▸ TASK DIRECTIONS:
Find the line containing "left hip: (64, 119)" in the entries below. Reproduce that line and each one after it to the end, exactly, with no other lines.

####

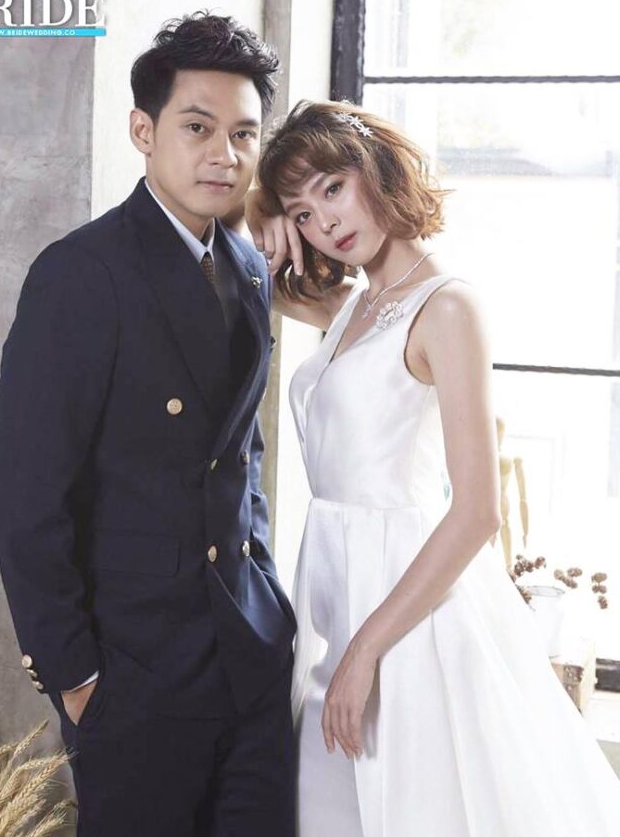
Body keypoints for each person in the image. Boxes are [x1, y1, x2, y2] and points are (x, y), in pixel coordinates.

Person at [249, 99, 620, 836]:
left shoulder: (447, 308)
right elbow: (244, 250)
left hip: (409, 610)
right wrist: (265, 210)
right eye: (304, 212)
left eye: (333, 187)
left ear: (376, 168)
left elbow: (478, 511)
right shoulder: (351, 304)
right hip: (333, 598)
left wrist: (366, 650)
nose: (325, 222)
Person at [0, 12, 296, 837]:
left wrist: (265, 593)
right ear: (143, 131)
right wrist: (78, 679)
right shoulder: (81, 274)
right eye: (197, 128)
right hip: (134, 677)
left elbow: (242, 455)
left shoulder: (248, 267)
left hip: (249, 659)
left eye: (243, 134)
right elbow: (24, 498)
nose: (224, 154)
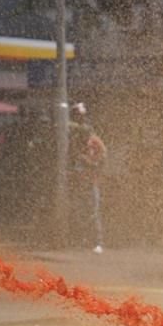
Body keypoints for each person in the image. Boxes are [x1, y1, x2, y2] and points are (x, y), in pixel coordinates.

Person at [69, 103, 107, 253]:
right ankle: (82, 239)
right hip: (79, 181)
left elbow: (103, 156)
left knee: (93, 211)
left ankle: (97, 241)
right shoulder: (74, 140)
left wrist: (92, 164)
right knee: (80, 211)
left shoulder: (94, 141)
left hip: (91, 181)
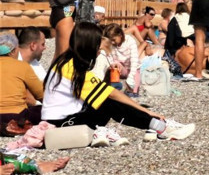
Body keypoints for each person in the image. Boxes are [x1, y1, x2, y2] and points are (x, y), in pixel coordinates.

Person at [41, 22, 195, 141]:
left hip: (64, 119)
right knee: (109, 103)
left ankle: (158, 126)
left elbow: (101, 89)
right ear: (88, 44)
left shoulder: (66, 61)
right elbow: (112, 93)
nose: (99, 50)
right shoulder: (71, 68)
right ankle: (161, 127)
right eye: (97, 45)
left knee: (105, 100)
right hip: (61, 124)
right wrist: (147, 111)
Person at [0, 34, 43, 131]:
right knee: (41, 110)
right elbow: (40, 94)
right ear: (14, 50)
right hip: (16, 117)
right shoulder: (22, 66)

####

▸ YOUR SOLUTION:
left hip: (64, 119)
right knee: (109, 103)
left ankle: (158, 126)
left elbow: (101, 89)
right ear: (88, 44)
left shoulder: (66, 61)
right elbow: (112, 93)
nose: (99, 50)
right shoulder: (71, 68)
right ankle: (161, 127)
right eye: (97, 45)
left knee: (105, 100)
right hip: (61, 124)
right wrist: (147, 111)
Person at [0, 34, 43, 131]:
right knee: (41, 110)
right elbow: (40, 94)
right ear: (14, 50)
right hip: (16, 117)
right shoulder: (22, 66)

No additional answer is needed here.